スピード違反のなかでも捕まりやすい速度域がある
警察庁は2026年2月、「令和7年(2025年)中の交通違反の取り締まり状況」に関するデータを発表した。それによると、二輪車・四輪車を問わず、2025年1年間における道路交通法違反の取り締まり件数は、全体で493万2459件。そのなかでスピード違反は86万5691件と、1位の「一時不停止(113万6083件)」に次ぐ第2位となっている。さらに、令和6年(2024年)の84万6943件よりも増加しており、依然として高い水準にある。
また警察庁では、超過速度別の検挙件数も以下のように公表している。
【超過速度別の検挙件数(2025年中)】
・50km/h以上:1万1618件
・30km/h以上50km/h未満:11万2156件
・25km/h以上30km/h未満:19万3728件
・20km/h以上25km/h未満:27万6101件
・15km/h以上20km/h未満:27万2049件
・15km/h未満:39件
上記を見ると「15km/h以上20km/h未満」「20km/h以上25km/h未満」の速度超過がいずれも27万件を超えている。これらの速度域が、スピード違反のなかでも検挙されやすい傾向にあることが分かる。

バイクの場合、スピード違反で捕まるとどんな罰則がある?
基本的に、公道における最高速度は、一般道路の場合60km/h(原付は30km/h)、高速道路は100km/hなのはご存じの通り。ただし、一般道では、国道などの幹線道路を除けば50km/h以下に制限されていることも多いので注意したい。

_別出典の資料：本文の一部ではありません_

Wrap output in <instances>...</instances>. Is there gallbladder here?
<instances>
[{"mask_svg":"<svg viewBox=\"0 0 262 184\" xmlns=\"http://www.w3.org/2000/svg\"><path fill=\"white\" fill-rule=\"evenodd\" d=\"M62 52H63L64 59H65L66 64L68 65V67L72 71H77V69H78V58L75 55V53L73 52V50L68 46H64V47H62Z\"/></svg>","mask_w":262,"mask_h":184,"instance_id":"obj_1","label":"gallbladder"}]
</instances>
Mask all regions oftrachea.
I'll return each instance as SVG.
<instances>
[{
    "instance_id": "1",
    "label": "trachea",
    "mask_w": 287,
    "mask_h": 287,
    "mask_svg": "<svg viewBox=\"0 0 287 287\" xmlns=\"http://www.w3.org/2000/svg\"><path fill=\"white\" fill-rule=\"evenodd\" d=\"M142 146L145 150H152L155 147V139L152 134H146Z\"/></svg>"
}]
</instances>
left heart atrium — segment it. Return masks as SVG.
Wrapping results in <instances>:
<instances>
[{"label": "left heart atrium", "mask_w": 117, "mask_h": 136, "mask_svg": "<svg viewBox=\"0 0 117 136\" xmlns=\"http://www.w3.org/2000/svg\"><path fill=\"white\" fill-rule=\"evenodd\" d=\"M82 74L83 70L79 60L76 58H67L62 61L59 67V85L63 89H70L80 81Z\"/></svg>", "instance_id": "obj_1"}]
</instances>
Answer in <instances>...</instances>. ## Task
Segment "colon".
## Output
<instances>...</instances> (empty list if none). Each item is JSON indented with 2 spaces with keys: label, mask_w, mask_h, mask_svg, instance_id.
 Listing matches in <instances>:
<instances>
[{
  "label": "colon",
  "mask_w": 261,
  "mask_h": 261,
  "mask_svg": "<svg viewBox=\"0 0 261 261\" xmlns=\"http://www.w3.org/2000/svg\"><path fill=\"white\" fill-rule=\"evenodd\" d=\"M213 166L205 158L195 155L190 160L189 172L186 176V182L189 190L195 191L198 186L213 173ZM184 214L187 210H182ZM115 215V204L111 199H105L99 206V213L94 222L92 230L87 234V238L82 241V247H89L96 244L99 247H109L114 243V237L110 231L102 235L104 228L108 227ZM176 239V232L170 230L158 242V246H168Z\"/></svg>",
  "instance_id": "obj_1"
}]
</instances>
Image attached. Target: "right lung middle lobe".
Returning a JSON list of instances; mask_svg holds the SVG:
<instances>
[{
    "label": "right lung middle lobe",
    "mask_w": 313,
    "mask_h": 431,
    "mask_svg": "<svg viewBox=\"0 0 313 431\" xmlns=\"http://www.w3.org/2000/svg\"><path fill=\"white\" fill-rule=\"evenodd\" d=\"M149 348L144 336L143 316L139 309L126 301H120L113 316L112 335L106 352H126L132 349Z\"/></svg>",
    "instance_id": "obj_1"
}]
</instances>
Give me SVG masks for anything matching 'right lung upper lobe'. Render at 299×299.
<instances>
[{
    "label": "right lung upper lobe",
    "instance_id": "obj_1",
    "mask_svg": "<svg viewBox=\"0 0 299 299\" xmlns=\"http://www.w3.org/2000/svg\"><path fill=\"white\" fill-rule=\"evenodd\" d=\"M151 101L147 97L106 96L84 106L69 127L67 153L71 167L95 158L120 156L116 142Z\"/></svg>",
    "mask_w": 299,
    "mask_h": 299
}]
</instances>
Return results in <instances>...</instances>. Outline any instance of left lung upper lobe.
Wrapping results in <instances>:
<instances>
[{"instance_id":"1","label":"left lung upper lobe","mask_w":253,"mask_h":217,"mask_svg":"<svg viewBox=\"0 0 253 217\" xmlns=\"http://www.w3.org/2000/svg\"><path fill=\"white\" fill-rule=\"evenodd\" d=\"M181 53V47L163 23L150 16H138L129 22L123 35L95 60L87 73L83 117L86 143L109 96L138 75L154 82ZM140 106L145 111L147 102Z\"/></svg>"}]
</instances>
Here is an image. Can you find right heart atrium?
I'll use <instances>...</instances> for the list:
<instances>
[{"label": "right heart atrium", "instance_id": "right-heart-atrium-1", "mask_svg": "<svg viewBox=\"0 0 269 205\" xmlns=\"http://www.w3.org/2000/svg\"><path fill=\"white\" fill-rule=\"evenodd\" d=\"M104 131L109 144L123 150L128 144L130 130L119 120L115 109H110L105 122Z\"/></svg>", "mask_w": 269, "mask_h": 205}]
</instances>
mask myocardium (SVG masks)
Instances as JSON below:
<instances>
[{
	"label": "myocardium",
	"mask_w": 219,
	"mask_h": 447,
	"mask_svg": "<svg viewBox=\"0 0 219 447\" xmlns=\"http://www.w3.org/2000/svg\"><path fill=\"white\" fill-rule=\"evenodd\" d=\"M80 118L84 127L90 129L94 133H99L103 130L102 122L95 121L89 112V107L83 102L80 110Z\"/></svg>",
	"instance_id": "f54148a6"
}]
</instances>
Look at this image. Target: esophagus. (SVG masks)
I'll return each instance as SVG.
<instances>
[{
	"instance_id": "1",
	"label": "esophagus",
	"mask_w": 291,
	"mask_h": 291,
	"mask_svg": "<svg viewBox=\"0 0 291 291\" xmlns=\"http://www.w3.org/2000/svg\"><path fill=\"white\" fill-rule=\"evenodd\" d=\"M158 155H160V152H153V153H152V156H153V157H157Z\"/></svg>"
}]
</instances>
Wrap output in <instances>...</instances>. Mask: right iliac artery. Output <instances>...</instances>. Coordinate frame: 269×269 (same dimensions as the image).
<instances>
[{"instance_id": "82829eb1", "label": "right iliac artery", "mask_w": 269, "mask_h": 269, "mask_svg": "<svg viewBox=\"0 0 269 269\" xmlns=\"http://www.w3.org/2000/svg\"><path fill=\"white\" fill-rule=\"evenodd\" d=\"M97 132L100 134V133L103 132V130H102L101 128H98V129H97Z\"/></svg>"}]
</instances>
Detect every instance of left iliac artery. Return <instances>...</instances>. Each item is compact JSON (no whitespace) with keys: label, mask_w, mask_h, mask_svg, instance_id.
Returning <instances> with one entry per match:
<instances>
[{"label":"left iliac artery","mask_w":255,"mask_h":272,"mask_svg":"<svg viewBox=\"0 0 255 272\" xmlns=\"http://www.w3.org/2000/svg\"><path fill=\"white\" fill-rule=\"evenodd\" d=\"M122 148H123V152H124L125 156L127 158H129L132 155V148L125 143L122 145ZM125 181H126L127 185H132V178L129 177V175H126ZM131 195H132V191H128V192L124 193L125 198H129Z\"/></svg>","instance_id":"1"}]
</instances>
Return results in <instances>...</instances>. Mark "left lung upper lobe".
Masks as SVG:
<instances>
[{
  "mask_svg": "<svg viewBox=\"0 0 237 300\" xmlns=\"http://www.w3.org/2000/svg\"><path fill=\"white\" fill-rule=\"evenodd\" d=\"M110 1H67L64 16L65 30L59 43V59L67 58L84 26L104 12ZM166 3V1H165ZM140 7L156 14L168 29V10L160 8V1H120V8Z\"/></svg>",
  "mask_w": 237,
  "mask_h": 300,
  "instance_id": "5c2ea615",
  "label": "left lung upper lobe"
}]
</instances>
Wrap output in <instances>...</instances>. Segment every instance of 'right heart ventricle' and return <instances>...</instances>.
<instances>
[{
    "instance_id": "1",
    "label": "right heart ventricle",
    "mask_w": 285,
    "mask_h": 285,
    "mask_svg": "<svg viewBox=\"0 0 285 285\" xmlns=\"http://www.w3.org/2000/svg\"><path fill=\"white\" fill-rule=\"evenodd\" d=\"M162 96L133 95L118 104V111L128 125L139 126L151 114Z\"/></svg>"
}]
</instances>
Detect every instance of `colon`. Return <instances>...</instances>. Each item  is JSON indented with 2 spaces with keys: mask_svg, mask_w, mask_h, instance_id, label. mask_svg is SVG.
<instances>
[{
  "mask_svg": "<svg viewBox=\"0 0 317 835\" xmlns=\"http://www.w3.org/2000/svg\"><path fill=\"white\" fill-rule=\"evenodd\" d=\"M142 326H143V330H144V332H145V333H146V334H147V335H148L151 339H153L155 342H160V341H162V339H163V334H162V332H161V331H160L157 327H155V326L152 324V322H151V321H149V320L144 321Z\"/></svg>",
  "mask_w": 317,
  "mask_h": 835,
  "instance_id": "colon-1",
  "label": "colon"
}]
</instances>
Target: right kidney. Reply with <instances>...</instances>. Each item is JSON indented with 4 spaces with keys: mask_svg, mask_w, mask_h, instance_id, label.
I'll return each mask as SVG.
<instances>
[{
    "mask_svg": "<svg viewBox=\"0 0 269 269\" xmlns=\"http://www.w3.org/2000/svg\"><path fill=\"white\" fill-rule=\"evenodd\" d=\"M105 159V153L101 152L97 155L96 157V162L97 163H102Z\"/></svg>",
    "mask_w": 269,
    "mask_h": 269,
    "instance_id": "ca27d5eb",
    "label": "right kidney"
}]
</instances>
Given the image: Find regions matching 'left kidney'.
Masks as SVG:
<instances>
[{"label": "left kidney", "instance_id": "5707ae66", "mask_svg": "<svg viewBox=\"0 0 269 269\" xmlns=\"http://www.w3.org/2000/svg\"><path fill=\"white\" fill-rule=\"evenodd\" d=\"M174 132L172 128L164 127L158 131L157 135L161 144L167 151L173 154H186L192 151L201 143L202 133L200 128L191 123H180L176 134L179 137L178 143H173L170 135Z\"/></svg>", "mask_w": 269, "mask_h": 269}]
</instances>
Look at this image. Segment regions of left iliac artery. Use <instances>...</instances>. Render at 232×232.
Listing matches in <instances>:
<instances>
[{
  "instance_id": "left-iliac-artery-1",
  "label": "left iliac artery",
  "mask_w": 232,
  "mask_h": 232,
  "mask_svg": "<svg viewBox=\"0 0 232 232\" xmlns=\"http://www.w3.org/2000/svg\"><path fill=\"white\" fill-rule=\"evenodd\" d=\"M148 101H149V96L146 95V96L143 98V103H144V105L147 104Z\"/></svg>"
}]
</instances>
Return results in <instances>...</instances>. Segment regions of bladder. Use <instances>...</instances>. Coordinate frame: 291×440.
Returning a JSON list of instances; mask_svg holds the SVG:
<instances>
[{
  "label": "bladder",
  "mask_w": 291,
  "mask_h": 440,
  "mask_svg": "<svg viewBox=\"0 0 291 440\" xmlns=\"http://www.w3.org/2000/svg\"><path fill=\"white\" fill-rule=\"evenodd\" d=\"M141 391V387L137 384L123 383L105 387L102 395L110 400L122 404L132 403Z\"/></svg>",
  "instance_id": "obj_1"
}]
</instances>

また、高速道路でも、一部で120km/hの区間がある一方、80km/hや70km/hなど、100km/h以下に制限されている場所もあるため、こちらも十分に気をつけたい。

ちなみに、速度超過の罰則は以下の通りだ。
【スピード違反の罰則(バイクの場合)】
・超過速度15km/h未満→反則金:二輪車7000円・原付6000円/反則点数1点
・超過速度15km/h以上20km/h未満→反則金:二輪車9000円・原付7000円/反則点数1点
・超過速度20km/h以上25km/h未満→反則金:二輪車1万2000円・原付1万円/反則点数2点
・超過速度25km/h以上30km/h未満→反則金:二輪車1万5000円・原付1万2000円/反則点数3点
・超過速度30km/h以上(一般道)→二輪車・原付共に赤キップ(刑事罰の対象)/反則点数 50km/h未満6点・50km/h以上12点
・超過速度30km/h以上35km/h未満(高速道路・二輪車の場合)→反則金2万円/反則点数3点
・超過速度35km/h以上40km/h未満(高速道路・二輪車の場合)→反則金3万円/反則点数3点
・超過速度40km以上(高速道路・二輪車の場合)→赤キップ(刑事罰の対象)/反則点数 50km/h未満6点・50km/h以上12点
なお、2025年の検挙件数1位である「一時不停止」の場合、たとえば「止まれ」の標識や停止線の手前で停止しなかった「指定場所一時不停止等違反」の罰則は以下の通りである。
【指定場所一時不停止等違反の罰則(バイクの場合)】
反則点数:2点
反則金:二輪車6000円、原付5000円
これと比較すると、スピード違反は罰則の幅が広く、より重くなる傾向があるといえる。

一発免停や取り消しの対象になる場合も!
とくに、一般道で30kmオーバー、高速道路で40kmオーバーで検挙されると「赤キップ」を切られ、刑事罰の対象だ。いわゆる交通反則通告制度(青キップ)は適用されず、「5年以下の拘禁刑または100万円以下の罰金」が科される可能性がある。通常は、簡易裁判所での略式裁判により罰金(または懲役)が決定し、罰金(一般的に6万円〜10万円程度といわれる)を支払うことで刑事手続きは終わるが、前科がつくことになる。
さらに、刑事処分とは別に、公安委員会による行政処分も科される。赤キップとなる違反は基本的に6点以上となるため、一発で免許停止、もしくは免許取り消しの対象となる。
たとえば前歴がない場合でも、過去3年間の累積違反点数に応じて、免許停止期間は以下のように定められている。
【違反点数による免許停止の期間】
・6~8点:30日間免停
・9~11点:60日間免停
・12~14点:90日間免停
なお、15点以上は、さらに重い「免許取り消し」処分が科せられる(点数により取り消し年数は変わる)。

このように、スピード違反は極めて重い処分につながる違反だ。また、場合によっては命に関わる重大事故を引き起こす危険な行為でもある。くれぐれも速度の出し過ぎには注意したい。